Journaliste : Could you just explain here the estimate of the cost of the strike? You said 1.2 billion, you gave some numbers. Could you say where you got that?

M. Legault : OK. First, we know that all investments in construction are at a level of about $50 billion a year, so it means over 1 billion per week. And we know that, during summer, we have more than the average of the work done. But right now we only have industrial sector who is in strike, still in strike. For this sector, we talk at about $200 million a week. So, right now, if it continues... and this second week cost us a lot of money. So, we think that it's unacceptable. We cannot afford that. The Québec economy cannot afford this kind of loss. So, we have no choice but to find a solution, but not a solution for four years that wouldn't solve anything. OK?

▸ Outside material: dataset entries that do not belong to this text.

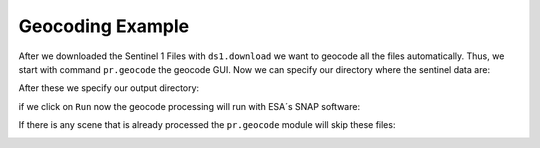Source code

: Geocoding Example
-----------------
After we downloaded the Sentinel 1 Files with ``ds1.download`` we want to geocode all the files automatically. Thus,
we start with command ``pr.geocode`` the geocode GUI. Now we can specify our directory where the sentinel data are:

.. image:: _static/pr_geocode_00.png
   :scale: 50 %
   :alt: input
   :align: center

After these we specify our output directory:

.. image:: _static/pr_geocode_0.png
   :scale: 50 %
   :alt: output
   :align: center

if we click on ``Run`` now the geocode processing will run with ESA´s SNAP software:

.. image:: _static/pr_geocode_2.png
   :scale: 50 %
   :alt: run
   :align: center

If there is any scene that is already processed the ``pr.geocode`` module will skip these files:

.. image:: _static/pr_geocode_1.png
   :scale: 50 %
   :alt: exist
   :align: center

Le Modérateur : The last question.

Journaliste : This may sound like a silly procedural question, but how likely do you think it would be, at the end of this night, if you and the Liberals push through your amendments, the Government doesn't like them, we move to the process for the Government to just simply blow up it's own bill at the end of the evening...

M. Legault : I think, from what they told me, they cannot blow up their own bill. So, I think that right now we have a majority of the MNAs on the same side, it should be voted before the end of the day. Thank you.